High interest rates have been used to reduce inflation, but they have stifled economic growth and suppressed investments. With over two million young people entering the labor market annually and negligible economic growth, overall employment has stagnated, increasing unemployment and poverty. The burden of reducing inflation has fallen on businesses and the unemployed, while government expenditures continue to grow, producing high deficits.
The private sector and taxpayers have borne the entire cost of reducing inflation from last year’s peak. Even though the May 2024 inflation figure is favorable, it is still in double digits, and one month does not indicate a trend.
With high inflation, negative per capita growth, increasing poverty, unsustainably high fiscal deficits, low tax revenues as a percentage of GDP, and dangerously high external and local debt, the government's actions are counterproductive.
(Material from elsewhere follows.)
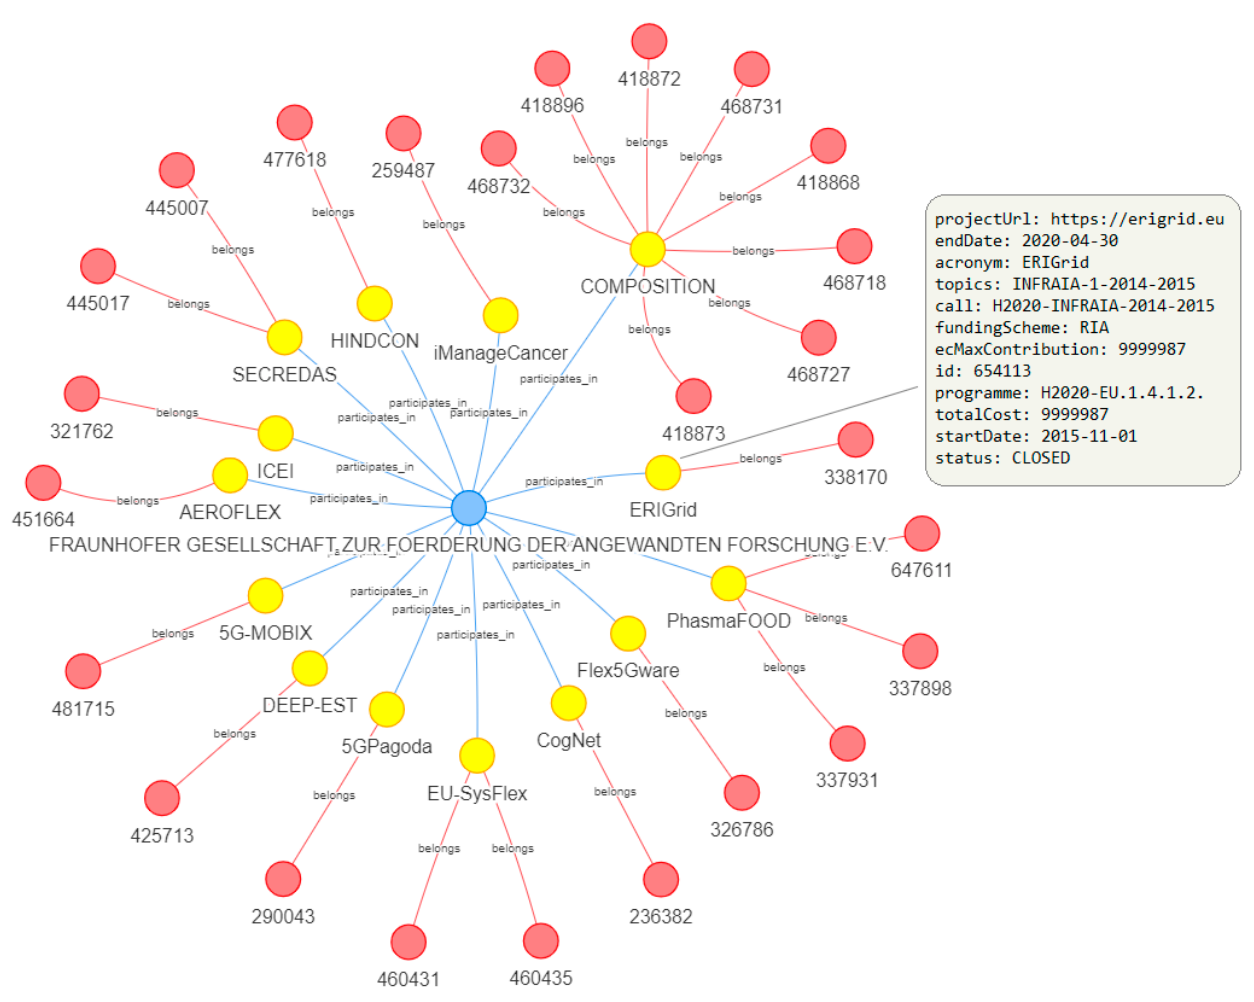
Figure 5. Visualization of a specific organization and some of its projects and respective deliverables.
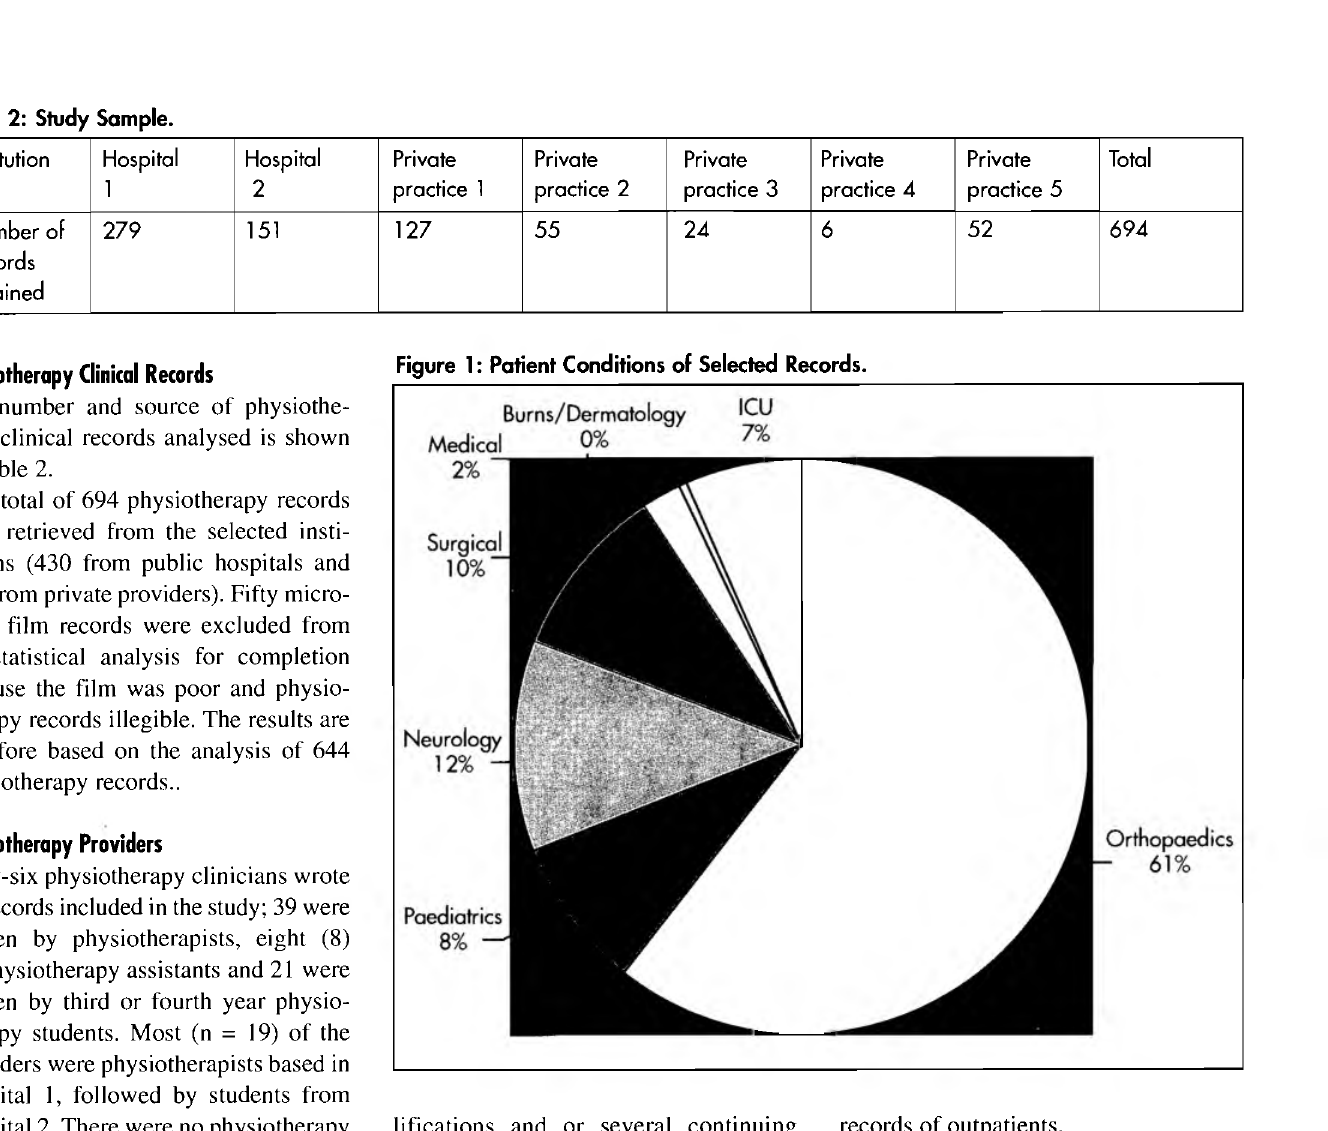
Table 2: Study Sample.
The prime minister and cabinet members are in China to meet with Chinese leadership. They face issues like paying Rs470 billion (approximately $1.68 billion) in past dues to Chinese power producers. The IMF and World Bank want Pakistan to negotiate with China to reschedule payments due over the next five years to be paid over ten years. Despite financial difficulties, the government is seeking new project loans for Rs2,460 billion for a railway line from Karachi to Peshawar and a highway from Thakot to Raikot.
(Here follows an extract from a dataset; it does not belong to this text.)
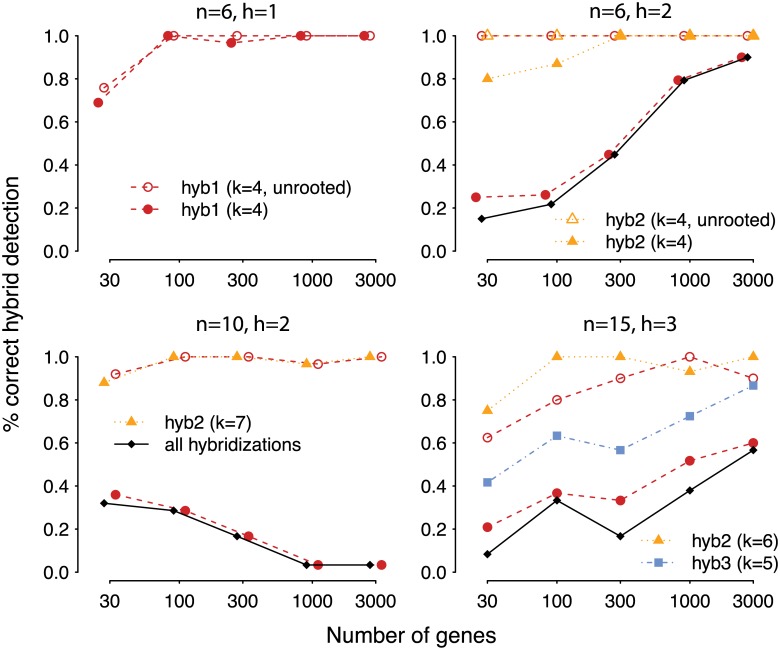
Accuracy of SNaQ to recover each hybridization.proportion of times each reticulation was correctly inferred (connecting the correct donor edge to the correct recipient edge in the major tree), among sequence alignments in which the major tree was recovered. Minor hybrid edges are numbered and colored as in S1 Text. For reticulations creating a cycle of k = 4 nodes, we also calculated the proportion of times that this undirected (or “unrooted”) cycle was correctly inferred, even though the identity and direction of hybrid edges in this cycle might be incorrect (empty symbols). The proportion of times that all hybridizations were correctly inferred (black lines) was low when a single hybridization with k = 4 was hard to recover (bad diamond I in case n = 6, h = 2, and bad diamond II in case n = 10).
Is this the right time to borrow more foreign exchange for projects that are neither economically feasible nor will generate the foreign exchange needed to repay these loans?
There are also reports of the government planning "relief" measures in the budget. However, such relief is often funded by borrowing, which increases inflation, and typically benefits the politically powerful rather than the economically weak. The government is rumored to focus tax collection on the manufacturing industry and salaried employees rather than expanding the tax net to include large agricultural landlords or rich urban property owners. It may also impose an 18% sales tax on essentials like medicines and milk powder.
The government has not used the past three months to work with provinces to broaden the tax base, reduce expenditures, and adjust the NFC Award. As a result, the burden of taxation remains on the salaried and middle classes.
To resolve Pakistan's fiscal crisis, we must rethink our federal and provincial budget financing and bring equity to our tax regime. Until we tax the politically powerful and not just the salaried and middle classes, we will continue to face financial instability.